Tarefa:
Reproduza sem alterações o trecho do texto sobre a consulta com o laringologista que começa em "O linguarudo sem" e vai até "O consulente atende.".

Texto:
· · · ·
O linguarudo sem sorte
Publicação em 03.11.20Ilustração de Gerson Kauer

O cidadão está com dor de garganta crônica em meio ao clima hibernal. Valendo-se, então, de seu plano de saúde, procura atendimento por especialista, em notória clínica. Os procedimentos iniciais são os de rotina. No recôndito do consultório, o médico logo determina:
- Abra a boca e espiche a língua.
O paciente acede e o médico elogia monossilábico:
- Hummmm!...
Em seguida, nova orientação do laringologista:
- Deite-se na maca para melhor avaliação!
O consulente atende.
- Novamente abra a boca e de novo espiche a língua – continua o médico.
Imediatamente ocorre o inusitado. Relata a petição inicial que “o médico, então, toca no órgão viril do ora autor, a quem pede licença para que pudesse alisá-lo”.
· · · ·
Dados do exercício:
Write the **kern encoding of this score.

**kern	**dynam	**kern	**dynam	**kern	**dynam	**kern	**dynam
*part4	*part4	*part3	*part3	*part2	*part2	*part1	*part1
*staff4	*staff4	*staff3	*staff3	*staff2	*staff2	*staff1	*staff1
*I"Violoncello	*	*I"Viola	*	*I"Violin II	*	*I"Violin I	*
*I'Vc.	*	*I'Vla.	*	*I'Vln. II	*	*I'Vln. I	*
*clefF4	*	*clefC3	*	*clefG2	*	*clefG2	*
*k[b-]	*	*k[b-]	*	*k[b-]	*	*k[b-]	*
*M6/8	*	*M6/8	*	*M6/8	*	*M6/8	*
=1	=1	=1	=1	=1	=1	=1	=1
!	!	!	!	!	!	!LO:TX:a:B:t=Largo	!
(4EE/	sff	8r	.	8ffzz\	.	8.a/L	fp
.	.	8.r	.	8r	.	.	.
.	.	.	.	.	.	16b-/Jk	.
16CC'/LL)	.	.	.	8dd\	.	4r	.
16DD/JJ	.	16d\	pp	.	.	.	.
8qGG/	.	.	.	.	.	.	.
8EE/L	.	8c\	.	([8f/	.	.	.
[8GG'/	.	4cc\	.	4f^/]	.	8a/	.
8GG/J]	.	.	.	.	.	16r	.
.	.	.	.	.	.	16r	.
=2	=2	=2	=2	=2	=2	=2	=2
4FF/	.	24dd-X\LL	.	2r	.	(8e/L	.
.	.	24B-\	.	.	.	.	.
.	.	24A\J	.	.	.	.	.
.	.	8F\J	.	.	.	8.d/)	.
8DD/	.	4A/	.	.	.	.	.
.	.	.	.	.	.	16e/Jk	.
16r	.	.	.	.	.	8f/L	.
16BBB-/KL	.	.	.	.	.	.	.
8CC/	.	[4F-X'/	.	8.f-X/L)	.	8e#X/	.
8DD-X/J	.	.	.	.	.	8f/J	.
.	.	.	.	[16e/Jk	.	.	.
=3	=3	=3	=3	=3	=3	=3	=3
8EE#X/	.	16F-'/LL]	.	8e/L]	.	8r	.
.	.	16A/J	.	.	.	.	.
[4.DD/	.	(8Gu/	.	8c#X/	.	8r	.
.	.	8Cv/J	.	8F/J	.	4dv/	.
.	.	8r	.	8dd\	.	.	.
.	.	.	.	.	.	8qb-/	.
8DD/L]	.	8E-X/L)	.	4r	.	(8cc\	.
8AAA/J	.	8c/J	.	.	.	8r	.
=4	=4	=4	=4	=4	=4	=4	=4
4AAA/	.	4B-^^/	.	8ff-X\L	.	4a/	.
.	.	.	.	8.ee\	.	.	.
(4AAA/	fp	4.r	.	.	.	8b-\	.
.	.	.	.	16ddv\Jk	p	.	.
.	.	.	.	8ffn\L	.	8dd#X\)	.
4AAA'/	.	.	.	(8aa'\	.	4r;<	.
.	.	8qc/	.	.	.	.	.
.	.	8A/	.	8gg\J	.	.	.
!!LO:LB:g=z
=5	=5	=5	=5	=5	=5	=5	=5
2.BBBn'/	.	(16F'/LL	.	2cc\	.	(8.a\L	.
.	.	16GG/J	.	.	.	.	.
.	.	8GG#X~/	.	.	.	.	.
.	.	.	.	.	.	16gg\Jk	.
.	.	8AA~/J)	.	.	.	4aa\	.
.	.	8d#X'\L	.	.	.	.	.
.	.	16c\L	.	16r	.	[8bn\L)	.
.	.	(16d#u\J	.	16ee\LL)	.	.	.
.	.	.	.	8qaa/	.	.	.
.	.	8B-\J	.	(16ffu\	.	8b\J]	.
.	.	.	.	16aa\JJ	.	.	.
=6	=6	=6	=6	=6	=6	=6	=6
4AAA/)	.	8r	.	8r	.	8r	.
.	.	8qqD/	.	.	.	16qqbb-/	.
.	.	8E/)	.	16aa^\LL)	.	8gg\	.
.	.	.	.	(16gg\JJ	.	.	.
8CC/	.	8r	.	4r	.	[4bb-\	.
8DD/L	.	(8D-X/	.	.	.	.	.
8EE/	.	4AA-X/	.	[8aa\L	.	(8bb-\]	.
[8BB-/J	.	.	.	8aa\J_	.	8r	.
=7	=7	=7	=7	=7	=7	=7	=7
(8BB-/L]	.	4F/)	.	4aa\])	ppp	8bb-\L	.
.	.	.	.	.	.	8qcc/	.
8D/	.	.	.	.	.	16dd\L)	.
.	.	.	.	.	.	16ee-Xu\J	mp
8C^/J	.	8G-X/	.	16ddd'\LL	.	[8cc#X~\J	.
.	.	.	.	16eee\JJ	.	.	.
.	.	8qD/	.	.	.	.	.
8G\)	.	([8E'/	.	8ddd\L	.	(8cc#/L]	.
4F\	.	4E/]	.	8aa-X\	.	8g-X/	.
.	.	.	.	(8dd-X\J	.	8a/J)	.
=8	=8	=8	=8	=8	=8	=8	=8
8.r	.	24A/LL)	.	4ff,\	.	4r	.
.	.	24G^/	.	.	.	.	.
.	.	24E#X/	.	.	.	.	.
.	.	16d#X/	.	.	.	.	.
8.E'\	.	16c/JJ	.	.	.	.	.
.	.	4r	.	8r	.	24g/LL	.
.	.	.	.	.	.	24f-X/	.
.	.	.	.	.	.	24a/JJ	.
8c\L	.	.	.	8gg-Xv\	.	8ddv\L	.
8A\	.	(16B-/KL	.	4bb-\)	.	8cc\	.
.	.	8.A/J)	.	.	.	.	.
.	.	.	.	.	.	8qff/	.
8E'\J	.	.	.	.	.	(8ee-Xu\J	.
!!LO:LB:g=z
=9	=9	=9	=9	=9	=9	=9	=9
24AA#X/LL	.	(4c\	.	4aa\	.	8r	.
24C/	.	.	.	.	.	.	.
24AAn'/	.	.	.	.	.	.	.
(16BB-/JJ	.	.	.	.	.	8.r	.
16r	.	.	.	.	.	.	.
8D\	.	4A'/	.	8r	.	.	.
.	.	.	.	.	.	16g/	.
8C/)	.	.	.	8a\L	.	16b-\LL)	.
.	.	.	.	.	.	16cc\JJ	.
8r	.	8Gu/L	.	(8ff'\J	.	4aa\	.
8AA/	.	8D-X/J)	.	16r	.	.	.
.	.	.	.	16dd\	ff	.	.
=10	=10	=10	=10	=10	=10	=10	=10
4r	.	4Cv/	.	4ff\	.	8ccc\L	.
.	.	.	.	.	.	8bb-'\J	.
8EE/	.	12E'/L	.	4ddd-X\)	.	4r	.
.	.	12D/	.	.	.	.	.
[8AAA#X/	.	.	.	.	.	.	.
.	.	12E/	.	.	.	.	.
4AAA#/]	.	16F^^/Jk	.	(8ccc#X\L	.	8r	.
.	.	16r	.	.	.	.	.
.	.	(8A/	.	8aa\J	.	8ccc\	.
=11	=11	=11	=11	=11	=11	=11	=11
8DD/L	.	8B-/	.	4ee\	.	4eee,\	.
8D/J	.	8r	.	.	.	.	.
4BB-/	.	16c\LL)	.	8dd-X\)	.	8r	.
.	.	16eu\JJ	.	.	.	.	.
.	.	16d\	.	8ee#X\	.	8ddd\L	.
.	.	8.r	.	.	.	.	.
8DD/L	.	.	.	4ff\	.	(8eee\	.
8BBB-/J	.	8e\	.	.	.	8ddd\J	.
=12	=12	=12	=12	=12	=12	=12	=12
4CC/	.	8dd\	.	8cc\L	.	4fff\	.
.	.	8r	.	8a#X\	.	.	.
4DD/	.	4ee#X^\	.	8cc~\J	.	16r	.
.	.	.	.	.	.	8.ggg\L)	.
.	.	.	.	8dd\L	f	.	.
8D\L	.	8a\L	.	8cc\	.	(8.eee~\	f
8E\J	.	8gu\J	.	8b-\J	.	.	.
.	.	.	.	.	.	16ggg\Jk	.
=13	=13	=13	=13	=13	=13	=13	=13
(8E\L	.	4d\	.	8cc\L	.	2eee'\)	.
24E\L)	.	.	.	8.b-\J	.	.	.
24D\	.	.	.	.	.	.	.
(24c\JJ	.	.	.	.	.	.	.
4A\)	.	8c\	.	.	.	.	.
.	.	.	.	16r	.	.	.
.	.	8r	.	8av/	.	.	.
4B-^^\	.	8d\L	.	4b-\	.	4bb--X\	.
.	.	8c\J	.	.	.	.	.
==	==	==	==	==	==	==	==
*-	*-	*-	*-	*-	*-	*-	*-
· · · ·
Resposta escrita:
O linguarudo sem sorte
Publicação em 03.11.20Ilustração de Gerson Kauer

O cidadão está com dor de garganta crônica em meio ao clima hibernal. Valendo-se, então, de seu plano de saúde, procura atendimento por especialista, em notória clínica. Os procedimentos iniciais são os de rotina. No recôndito do consultório, o médico logo determina:
- Abra a boca e espiche a língua.
O paciente acede e o médico elogia monossilábico:
- Hummmm!...
Em seguida, nova orientação do laringologista:
- Deite-se na maca para melhor avaliação!
O consulente atende.